Headquartered in the Netherlands, ASML is one of Europe's most valuable companies and the only company in the world capable of manufacturing advanced lithography machines, which are used to produce cutting-edge AI chips. In an interview with Bloomberg after the meeting, Sjoerdsma said that he came to Washington specifically to express the Dutch concerns extensively to the U.S. Congress and emphasized that "for the Netherlands, the stakes may be very high." China currently accounts for about 19% of ASML's net system sales, so any additional restrictions would directly impact the company's global footprint.
The MATCH Act goes even further than existing regulations. It will not only continue to restrict the export of ASML's most advanced extreme ultraviolet lithography machines to China, but will also include the earlier generation of deep ultraviolet immersion equipment within the scope of the ban. In other words, even older-generation devices that were sold to China about a decade ago may be forced out of the Chinese market. ASML CEO Christophe Fouquet pointed out in an interview with TechCrunch in May this year that the main ones that China can still buy are these older generation deep ultraviolet tools, and what the MATCH Act has to do is to keep these equipment out of the door.
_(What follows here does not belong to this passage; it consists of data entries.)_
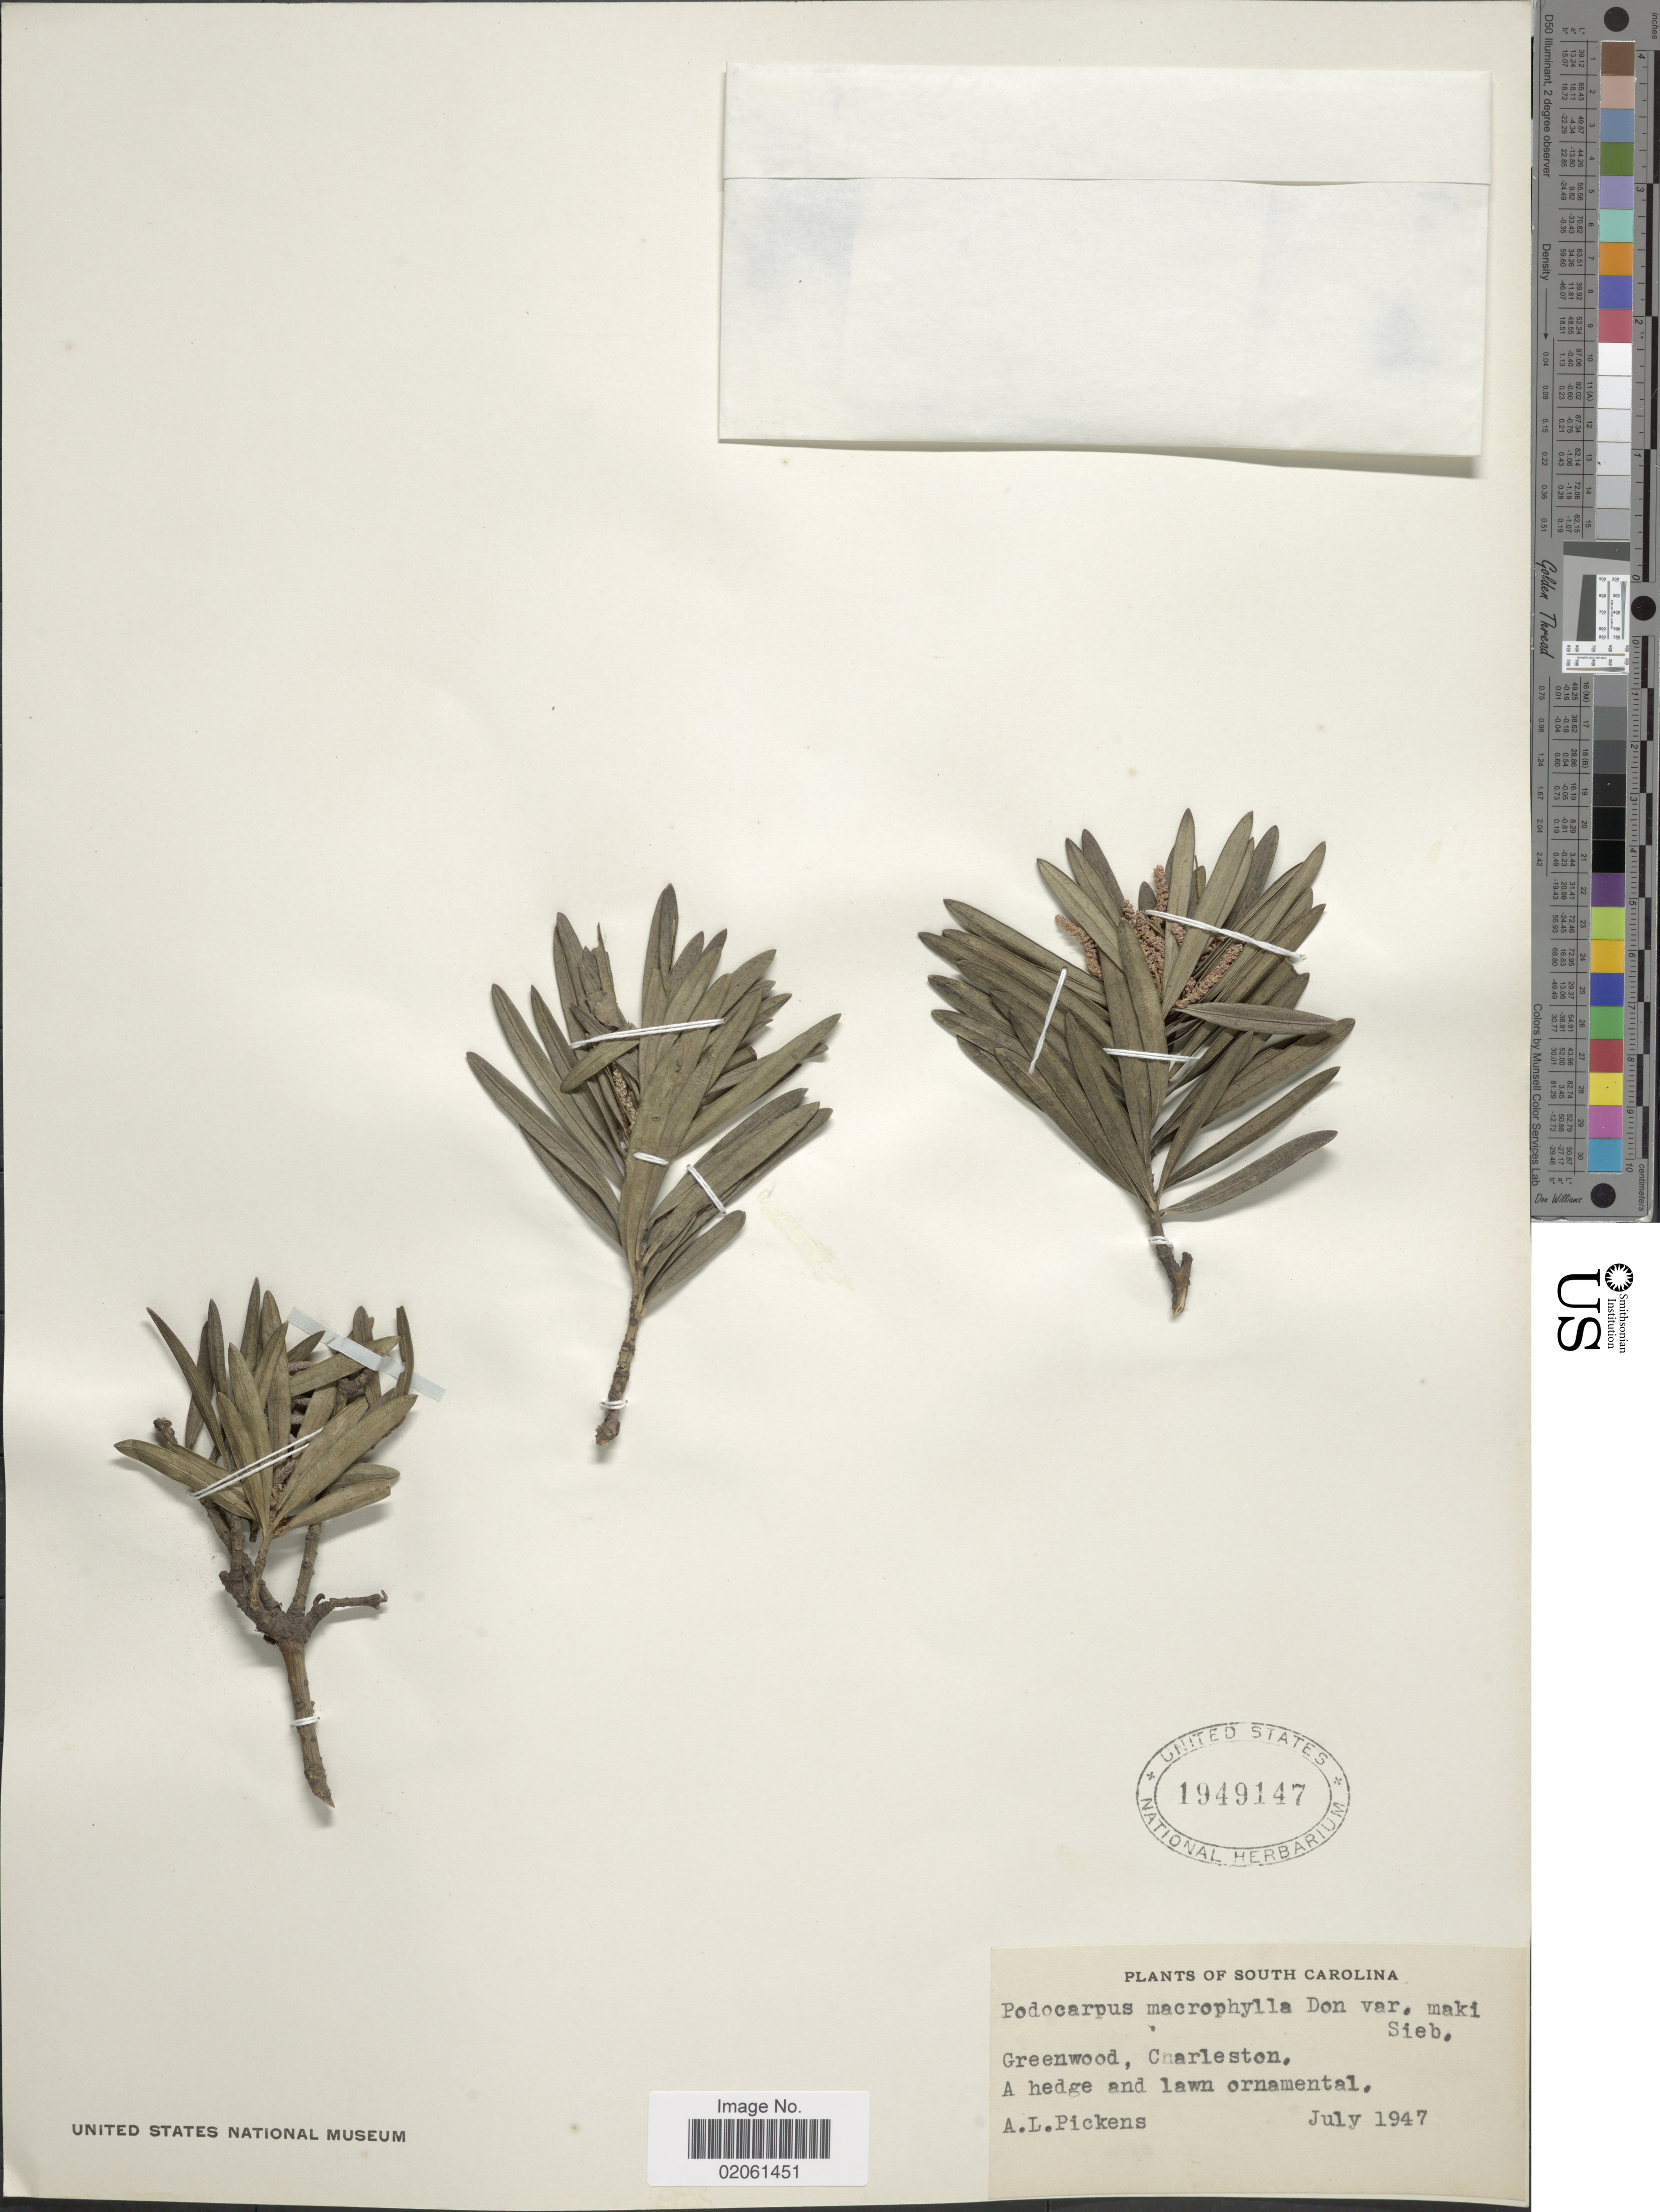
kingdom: Plantae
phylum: Tracheophyta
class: Pinopsida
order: Pinales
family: Podocarpaceae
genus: Podocarpus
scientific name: Podocarpus macrophyllus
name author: (Thunb.) Sweet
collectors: A.L. Pickens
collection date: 1947-07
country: United States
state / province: South Carolina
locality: Greenwood, Charleston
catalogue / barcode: US 1949147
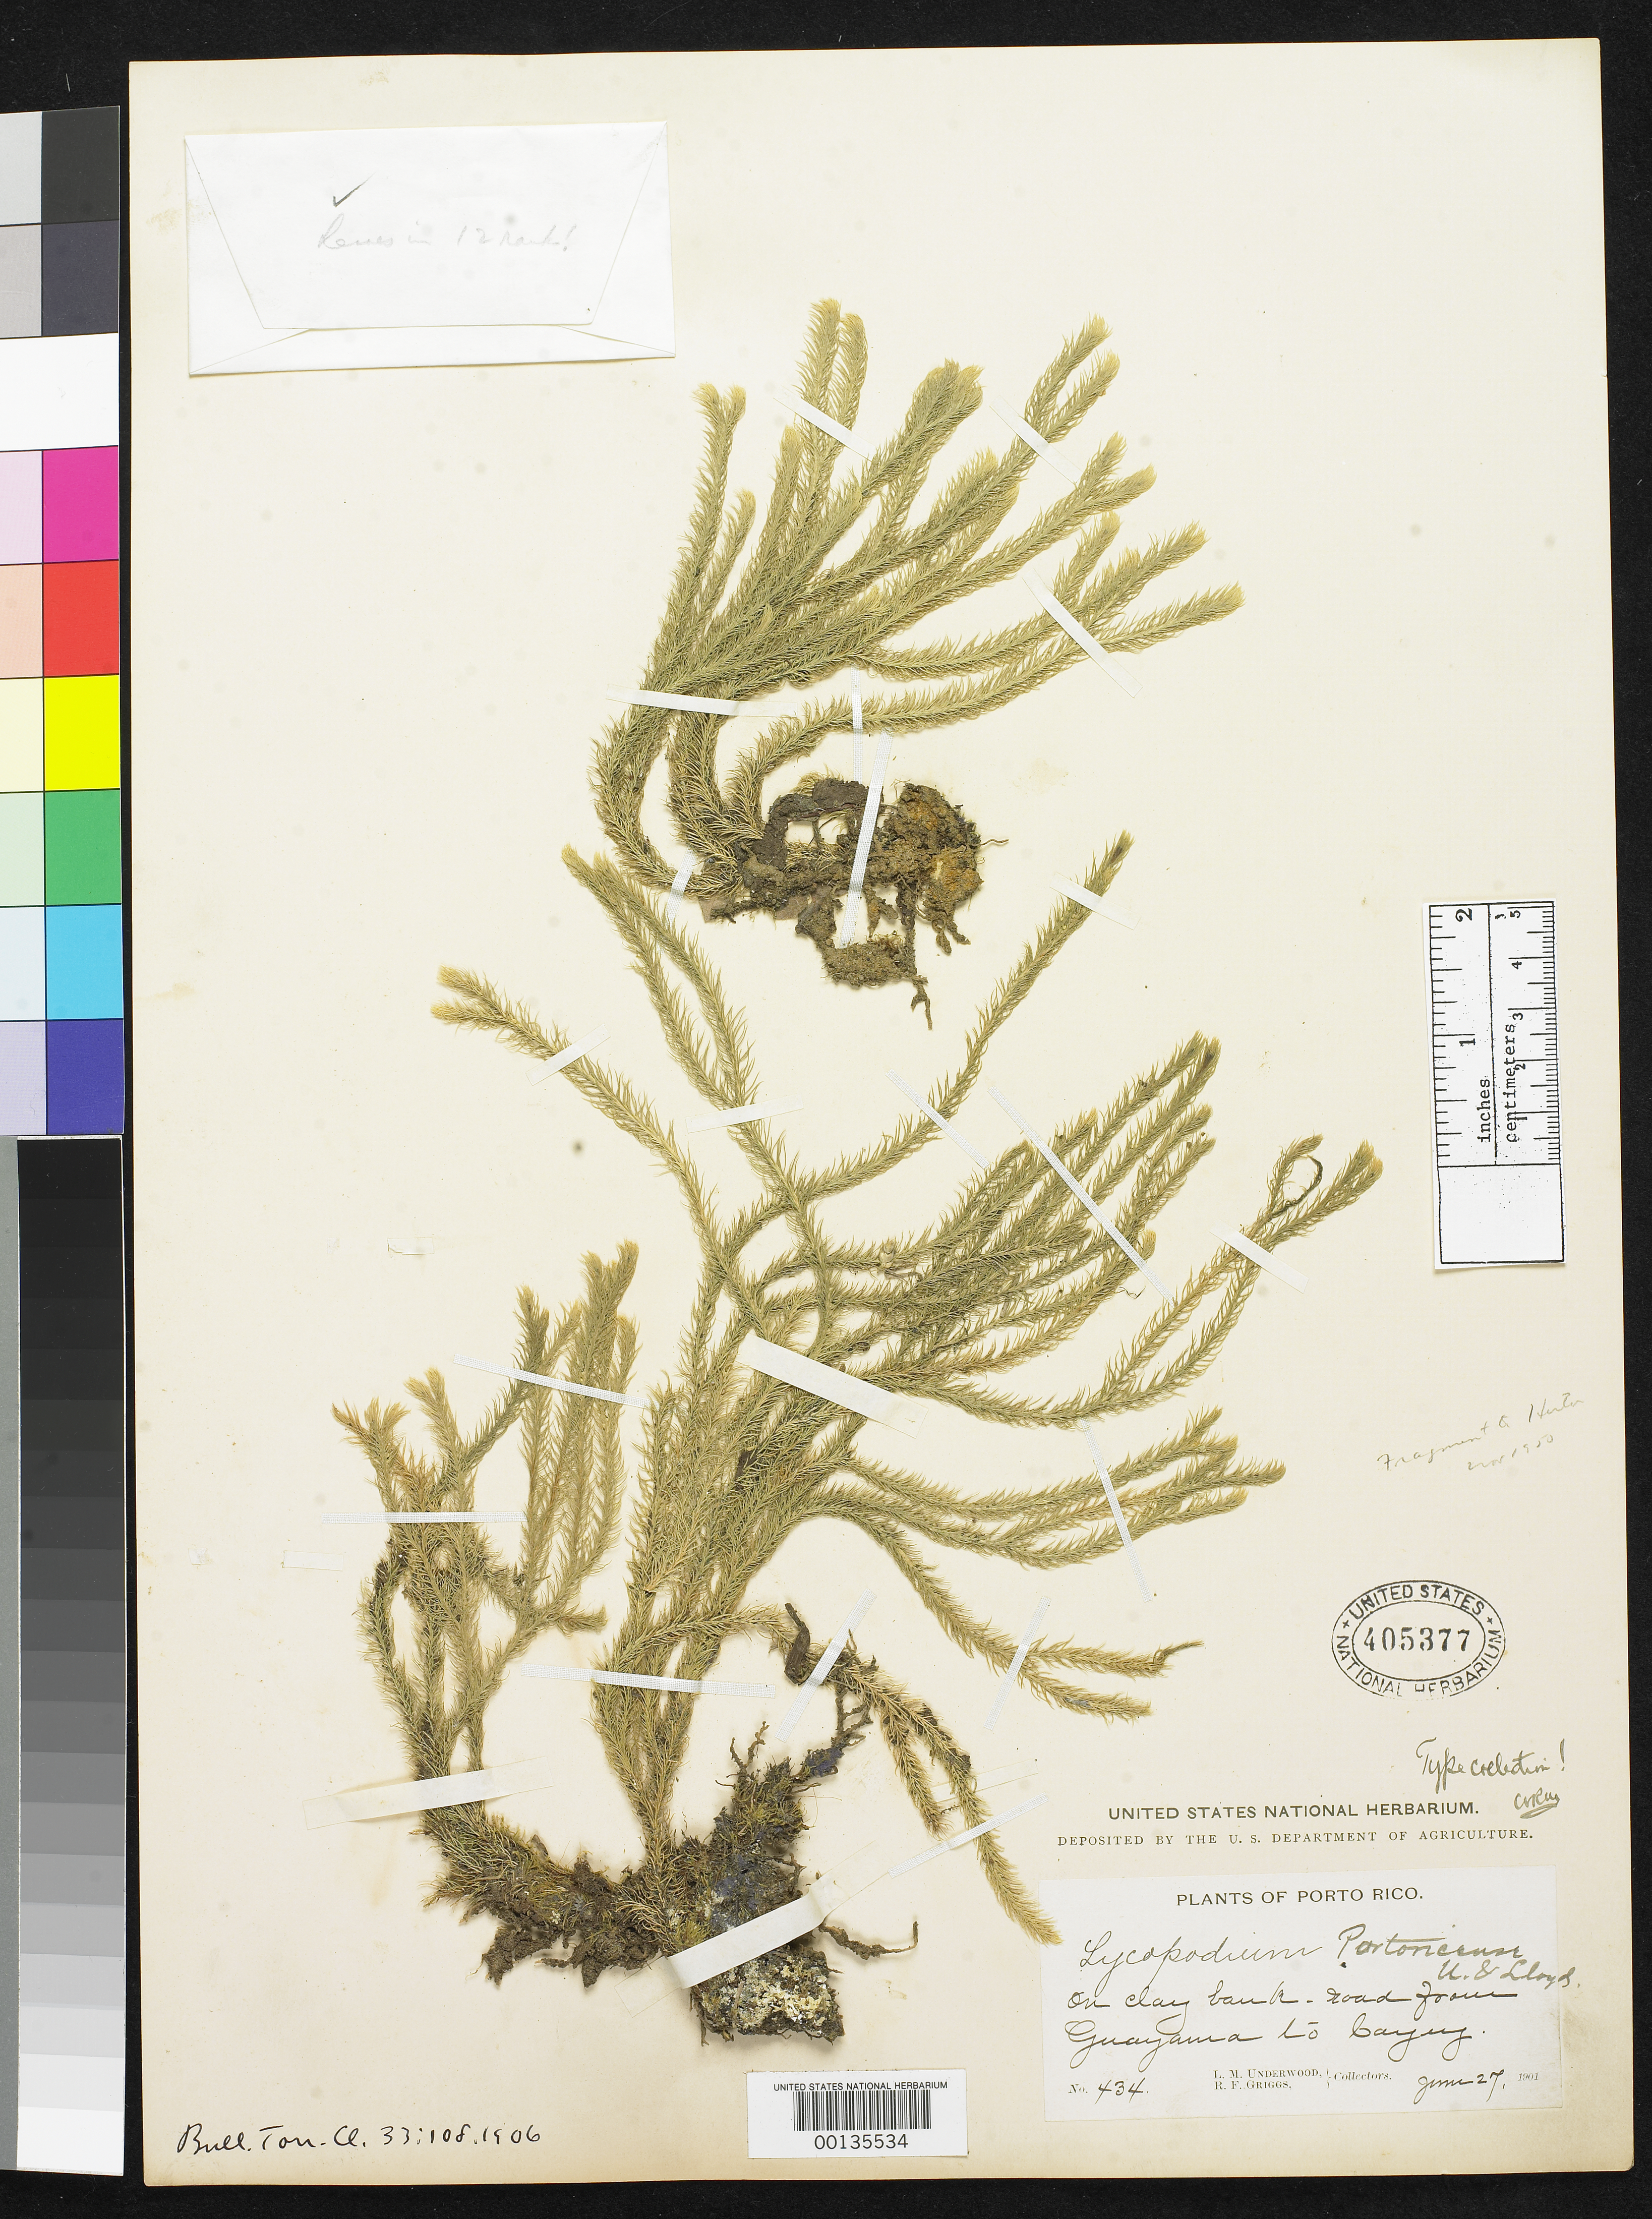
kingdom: Plantae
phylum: Tracheophyta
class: Lycopodiopsida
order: Lycopodiales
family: Lycopodiaceae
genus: Lycopodium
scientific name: Lycopodium portoricense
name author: Underw. & F.E. Lloyd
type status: Type Collection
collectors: L. M. Underwood & R. F. Griggs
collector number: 434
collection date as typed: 27 Jan 1892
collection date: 1892-01-27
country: Puerto Rico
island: Greater Antilles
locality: Guayama to Cayuj.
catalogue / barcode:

The bill was first introduced in April, but so far has not received a full vote in the U.S. House or Senate. Bloomberg pointed out that it will most likely need to be incorporated into a larger legislative package to have a chance of advancement. This also means that disputes surrounding chip equipment, AI chip manufacturing capabilities and technological restrictions on China will continue to be sensitive issues in the transatlantic relationship between Europe and the United States in the short term.
Looking at the larger context, Europe's dissatisfaction is not just about a bill, but about the increasingly tough and overflowing policy logic of the United States in semiconductor regulation. For the Netherlands, ASML is not only a national leading enterprise, but also one of the few strategic assets in Europe with absolute advantages in the global chip industry chain. It is precisely because of this that the Netherlands went directly to Washington to express its opposition this time, which is regarded as an important signal that Europe is trying to strive for more independent space in this chip war.